To hear the TikTok hyperbolics tell it, they’re taking meaningful steps to protect consumer privacy and national security:

“The Biden-Harris Administration has invested heavily in defending our nation’s digital infrastructure and curbing foreign adversaries’ access to Americans’ data,” Chris DeRusha, federal chief information security officer, said. “This guidance is part of the Administration’s ongoing commitment to securing our digital infrastructure and protecting the American people’s security and privacy.”

This may surprise some folks, but you’re not actually protecting the American people’s security and privacy by hyperventilating about a single app.

Yes, TikTok plays fast and loose with consumer data. So does nearly every other foreign and domestic app and service on your phone, from apps that track and monetize your every waking movement in granular detail, to apps and services that casually traffic in your mental health specifics. And that’s before you get to the telecom industry, which has pioneered irresponsible collection and monetization of user info. 

All of this data is fed into a massive and intentionally confusing data broker market that regulators have been generally disinterested in seriously policing, lest U.S. companies (gasp) lose money. We don’t want to pass a modern internet privacy law, or be tough on data brokers, app makers, OEMs, or telecoms, because rampant surveillance and data monetization is simply too lucrative

There’s a lot of sound and fury being generated to distract everyone from that fact. 

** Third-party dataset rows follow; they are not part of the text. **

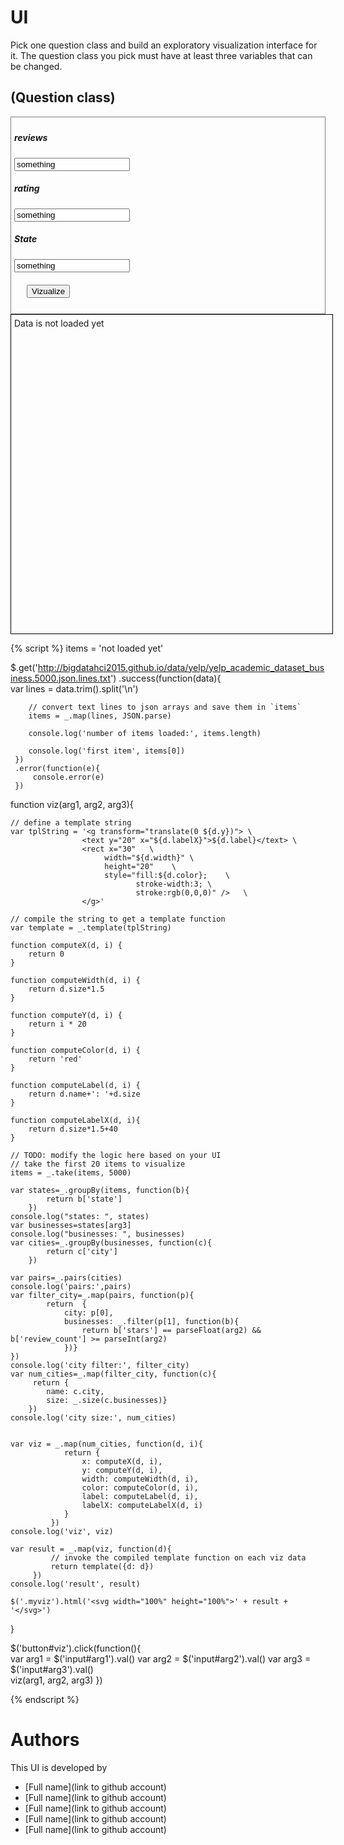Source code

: # UI

Pick one question class and build an exploratory visualization interface for it.
The question class you pick must have at least three variables that can be changed.

## (Question class)

<div style="border:1px grey solid; padding:5px;">
    <div><h5>reviews</h5>
        <input id="arg1" type="text" value="something"/>
    </div>
    <div><h5>rating</h5>
        <input id="arg2" type="text" value="something"/>
    </div>
    <div><h5>State</h5>
        <input id="arg3" type="text" value="something"/>
    </div>    
    <div style="margin:20px;">
        <button id="viz">Vizualize</button>
    </div>
</div>

<div class="myviz" style="width:100%; height:500px; border: 1px black solid; padding: 5px;">
Data is not loaded yet
</div>

{% script %}
items = 'not loaded yet'

$.get('http://bigdatahci2015.github.io/data/yelp/yelp_academic_dataset_business.5000.json.lines.txt')
    .success(function(data){        
        var lines = data.trim().split('\n')

        // convert text lines to json arrays and save them in `items`
        items = _.map(lines, JSON.parse)

        console.log('number of items loaded:', items.length)

        console.log('first item', items[0])
     })
     .error(function(e){
         console.error(e)
     })

function viz(arg1, arg2, arg3){    

    // define a template string
    var tplString = '<g transform="translate(0 ${d.y})"> \
                    <text y="20" x="${d.labelX}">${d.label}</text> \
                    <rect x="30"   \
                         width="${d.width}" \
                         height="20"    \
                         style="fill:${d.color};    \
                                stroke-width:3; \
                                stroke:rgb(0,0,0)" />   \
                    </g>'

    // compile the string to get a template function
    var template = _.template(tplString)

    function computeX(d, i) {
        return 0
    }

    function computeWidth(d, i) {        
        return d.size*1.5
    }

    function computeY(d, i) {
        return i * 20
    }

    function computeColor(d, i) {
        return 'red'
    }

    function computeLabel(d, i) {
        return d.name+': '+d.size
    }

    function computeLabelX(d, i){
        return d.size*1.5+40
    }

    // TODO: modify the logic here based on your UI
    // take the first 20 items to visualize    
    items = _.take(items, 5000)

    var states=_.groupBy(items, function(b){
            return b['state']
        })
    console.log("states: ", states)
    var businesses=states[arg3]
    console.log("businesses: ", businesses)
    var cities=_.groupBy(businesses, function(c){
            return c['city']
        })

    var pairs=_.pairs(cities)
    console.log('pairs:',pairs)
    var filter_city=_.map(pairs, function(p){
            return  {
                city: p[0],
                businesses: _.filter(p[1], function(b){
                    return b['stars'] == parseFloat(arg2) && b['review_count'] >= parseInt(arg2)
                })}
    })
    console.log('city filter:', filter_city)
    var num_cities=_.map(filter_city, function(c){
         return {
            name: c.city,
            size: _.size(c.businesses)}
        })
    console.log('city size:', num_cities)


    var viz = _.map(num_cities, function(d, i){                
                return {
                    x: computeX(d, i),
                    y: computeY(d, i),
                    width: computeWidth(d, i),
                    color: computeColor(d, i),
                    label: computeLabel(d, i),
                    labelX: computeLabelX(d, i)
                }
             })
    console.log('viz', viz)

    var result = _.map(viz, function(d){
             // invoke the compiled template function on each viz data
             return template({d: d})
         })
    console.log('result', result)

    $('.myviz').html('<svg width="100%" height="100%">' + result + '</svg>')
}

$('button#viz').click(function(){    
    var arg1 = $('input#arg1').val()
    var arg2 = $('input#arg2').val()
    var arg3 = $('input#arg3').val()   
    viz(arg1, arg2, arg3)
})  

{% endscript %}

# Authors

This UI is developed by
* [Full name](link to github account)
* [Full name](link to github account)
* [Full name](link to github account)
* [Full name](link to github account)
* [Full name](link to github account)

There are two general problems cited when it comes to TikTok. The first being that the data TikTok collects can be abused by the Chinese government. But here’s the thing: it’s trivially easy for Chinese, Iranian, Russian, or any other government intelligence to buy this same (and more!) data for very little money from the data broker industry we’ve routinely failed to meaningfully regulate.

The other claimed problem is that the Chinese government will use TikTok to fill U.S. kids heads with gibberish and propaganda. But not only is there no evidence that’s actually happening at scale, it’s a rich concern coming from a country so inundated in authoritarian propaganda (across AM Radio, Fox, Sinclair and the Internet) that residents increasingly engage in widespread domestic terrorism. 

The U.S. made a very specific, very clear policy choice decades ago to prioritize wealth accumulation over consumer privacy, national security, and market health. The same policymakers freaking out about TikTok created the very regulatory environment TikTok exploits. And they don’t want to actually fix it because they don’t want to lose money (or have to do things like obtain pesky warrants). 

So what we get instead is a big, dumb, performance.

But the problem isn’t exclusively TikTok. The problem is greed, corruption, and our multi-decade failures on consumer protection, privacy legislation, and corporate accountability. All protected by an increasingly lopsided court system specifically being cultivated to erode this sagging accountability even further.

Banning TikTok is like running into a burning house, dumping a cupful of water on a burning couch, then standing idly in the swirling smoke with a dumb look on your face insisting you’ve fixed the problem and that all worried house residents can go back to sleep.